Matching LARGE regex strings?

impactdni

I have a large HTML string that is multiple webpages attached to each other (one long string). Because the headers and things are the same (comments, navbar, sidebars), I would like to get rid of them since I know there are multiple copies (indexing, so multiple copies throws off data).

I would like to match the LARGEST thing that it finds repeated first, then the next largest, then the next, etc. However, I can't use

/(.*).*?\1/

because I don't want it matching small words like "the", so there needs to be a minimum. I've tried things like

/(.{15,}).*?\1/

but this normally grabs the first thing over 15 that it sees (not the largest above 15). The only way I've been able to semi-simulate the behaviour I want is with the following function, but it is not at all efficient...

What is a better way?

for ($x = 100; $x >= 20; $x -= 10) {
  while (preg_match('@(.{'.$x.',}).*?\1@S', $page_data, $dupe)) {
    $dupe[1] = preg_quote($dupe[1]);
    $page_data = preg_replace('|'.$dupe[1].'|', '', $page_data);
  }
}

Also. I've tried adding the "s" flag to make it match newlines (which it hasn't been doing as far as I can tell), but as soon as I add the "s" flag, it just basically skips over everything (matches nothing). It does it VERY fast compared to not having the "s" flag (under a second vs a few min).

impactdni

Anyone?

Weedpacket

Don't post content-free posts like

Anyone?

It's rude and makes it look like you're just sitting around doing nothing in the meantime.

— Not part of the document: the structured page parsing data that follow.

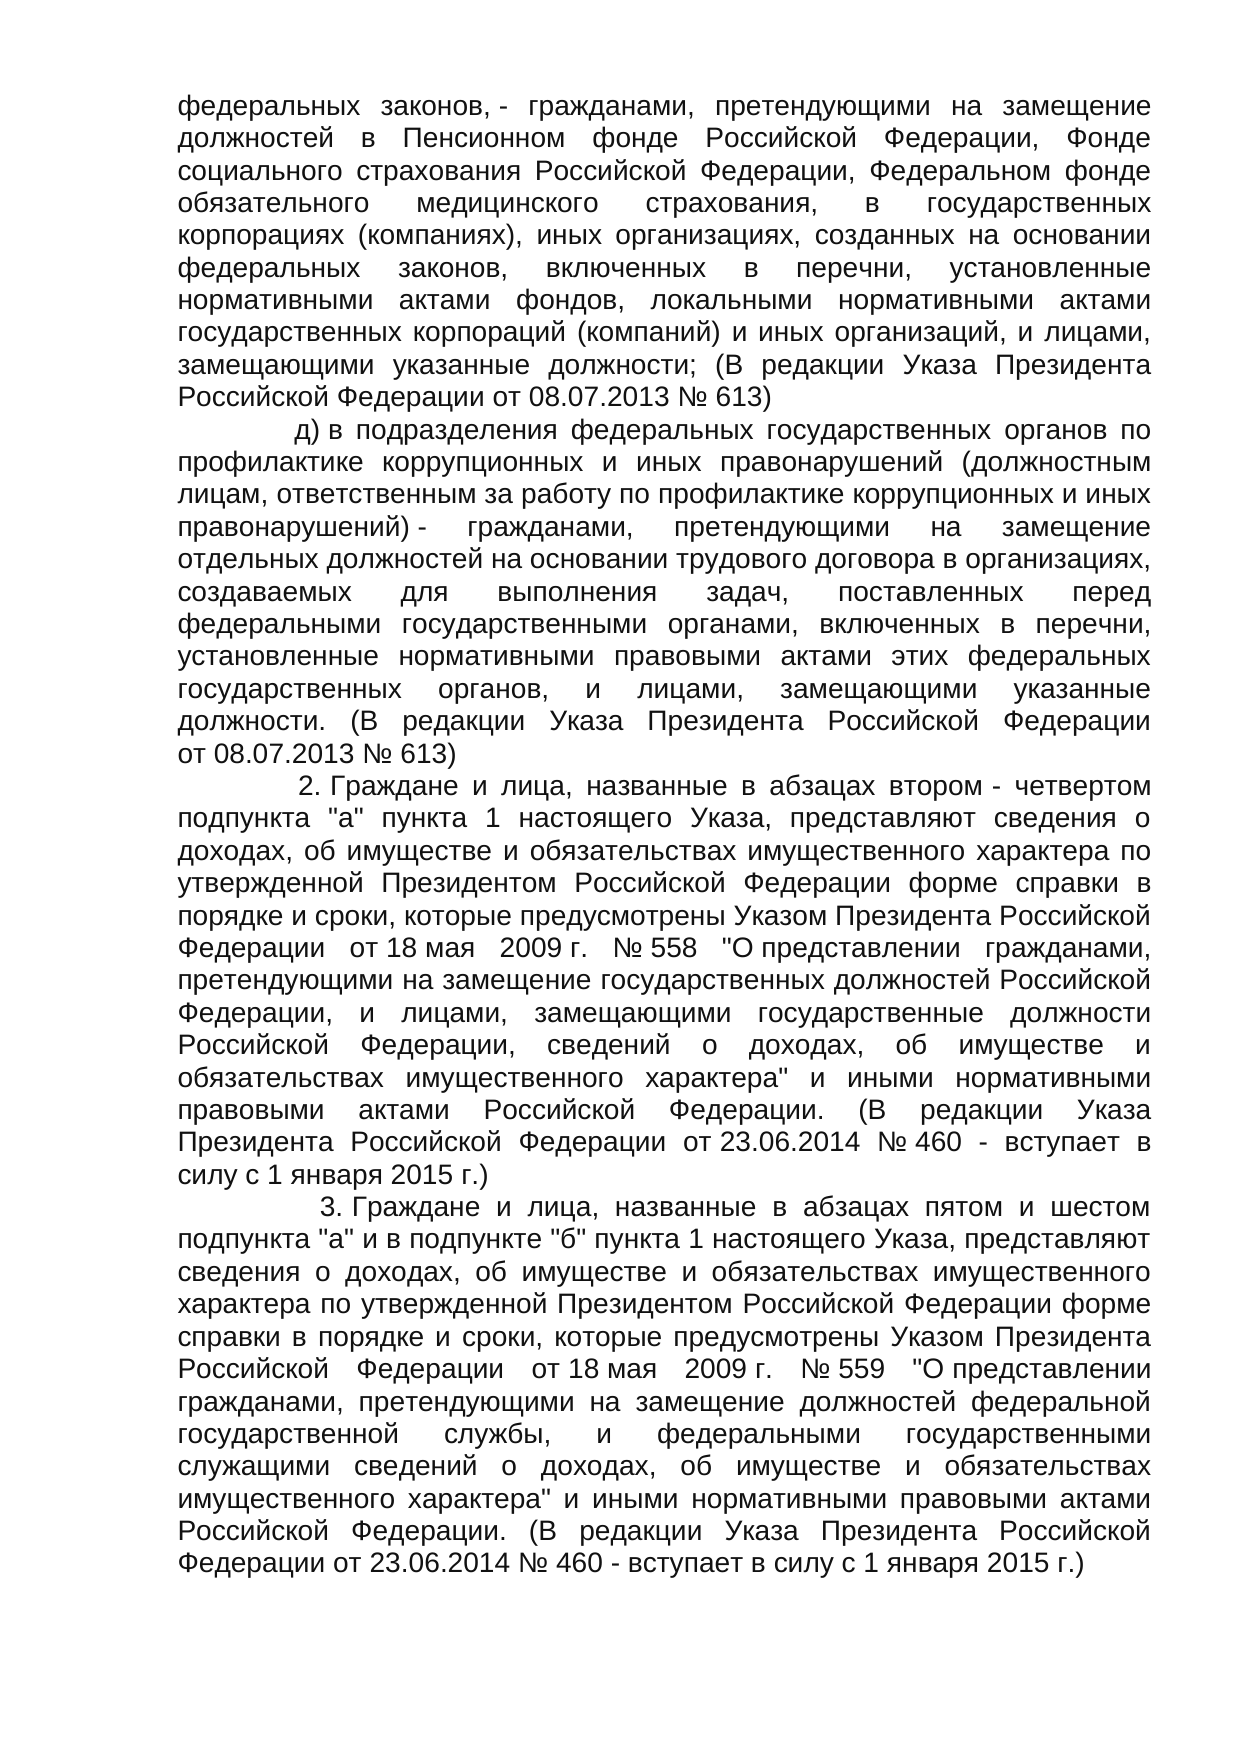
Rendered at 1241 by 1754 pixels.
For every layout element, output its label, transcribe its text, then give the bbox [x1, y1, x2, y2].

text д) в подразделения федеральных государственных органов по профилактике коррупционных и иных правонарушений (должностным лицам, ответственным за работу по профилактике коррупционных и иных правонарушений) - гражданами, претендующими на замещение отдельных должностей на основании трудового договора в организациях, создаваемых для выполнения задач, поставленных перед федеральными государственными органами, включенных в перечни, установленные нормативными правовыми актами этих федеральных государственных органов, и лицами, замещающими указанные должности. (В редакции Указа Президента Российской Федерации от 08.07.2013 № 613) [177, 413, 1152, 769]
text 3. Граждане и лица, названные в абзацах пятом и шестом подпункта "а" и в подпункте "б" пункта 1 настоящего Указа, представляют сведения о доходах, об имуществе и обязательствах имущественного характера по утвержденной Президентом Российской Федерации форме справки в порядке и сроки, которые предусмотрены Указом Президента Российской Федерации от 18 мая 2009 г. № 559 "О представлении гражданами, претендующими на замещение должностей федеральной государственной службы, и федеральными государственными служащими сведений о доходах, об имуществе и обязательствах имущественного характера" и иными нормативными правовыми актами Российской Федерации. (В редакции Указа Президента Российской Федерации от 23.06.2014 № 460 - вступает в силу с 1 января 2015 г.) [177, 1190, 1152, 1579]
text 2. Граждане и лица, названные в абзацах втором - четвертом подпункта "а" пункта 1 настоящего Указа, представляют сведения о доходах, об имуществе и обязательствах имущественного характера по утвержденной Президентом Российской Федерации форме справки в порядке и сроки, которые предусмотрены Указом Президента Российской Федерации от 18 мая 2009 г. № 558 "О представлении гражданами, претендующими на замещение государственных должностей Российской Федерации, и лицами, замещающими государственные должности Российской Федерации, сведений о доходах, об имуществе и обязательствах имущественного характера" и иными нормативными правовыми актами Российской Федерации. (В редакции Указа Президента Российской Федерации от 23.06.2014 № 460 - вступает в силу с 1 января 2015 г.) [177, 769, 1152, 1190]
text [177, 89, 1152, 413]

Also, five hours is a pretty short time to wait: give people time to live their own lives first.

/(.*)\1/

In other words, don't use ungreedy matching.

impactdni

But that doesn't allow there to be any text between the match and the repeat, correct?

These are very possibly spaced out throughout the string (text between them).

Weedpacket

/(.*).*\1/

, then. And if this is on more than one line,

/(.*).*\1/s

impactdni

But the first one matches small strings (under 5 characters or so, which gets rid of many of the things that I want).

And for some reason, the 2nd option (With an s flag), skips everything. It litterally matches NOTHING.

Weedpacket

Finally I understand the problem. I'm being very slow today.

The regexp engine is eager as well as greedy, and it's the eagerness that's getting in the way. Once it finds a match it won't look to see if there are any more. Only if it finds more than one match starting from the same position does it need to choose which one to return, and that's when greediness comes into play. It has no reason to keep searching after that (in case there's a loner one to be found further in).

So there's that, and there's the fact that regular expressions can't count.

preg_match_all() came to mind, but I can think of cases where it would fail, due to patterns overlapping.

The following may not be ideal for your purposes. You mention wanting to be able to find the longest, then the next longest, etc. But it will find the longest. That will give you an upper limit on how long matches can be. If it finds a 14-character match, you can see how to then embark on a 13-character match, and so on.

Oh, and (due to eagerness) it finds the first match of the longest possible length. But then, how many matches of the form "e…e" would there be in a typical block of English text?

The text being searched is in $string.

$strlen = strlen($string);
$longest_match='';
$longest_matchlen=0;
for($i=0; $i<$strlen; $i++)
{
	if($i+2*$longest_matchlen>$strlen) break;
	$maxgap = strlen($string)-$i-2*$longest_matchlen;
	if(preg_match('/^.{'.$i.'}(.+).{0,'.$maxgap.'}\\1/s', $string, $match))
	{
		if($longest_matchlen<strlen($match[1])
		{
			$longest_matchlen = strlen($match[1]);
			$longest_match = $match[1];
		}
	}
}

The '(.+)' might be expanded to '(.{'.$longest_matchlen.',}.+)' so that one it matches a 5-character dupe, it won't be satisfied until it matches a 6-character dupe. Then the next test on match lengths would not be needed.

That's something to look into, anyway.

So is the possibility of getting creative with lookahead assertions. Oh, and preg_match() has had an offset parameter since 4.3.3. That would allow dropping the "^.{$i}" business.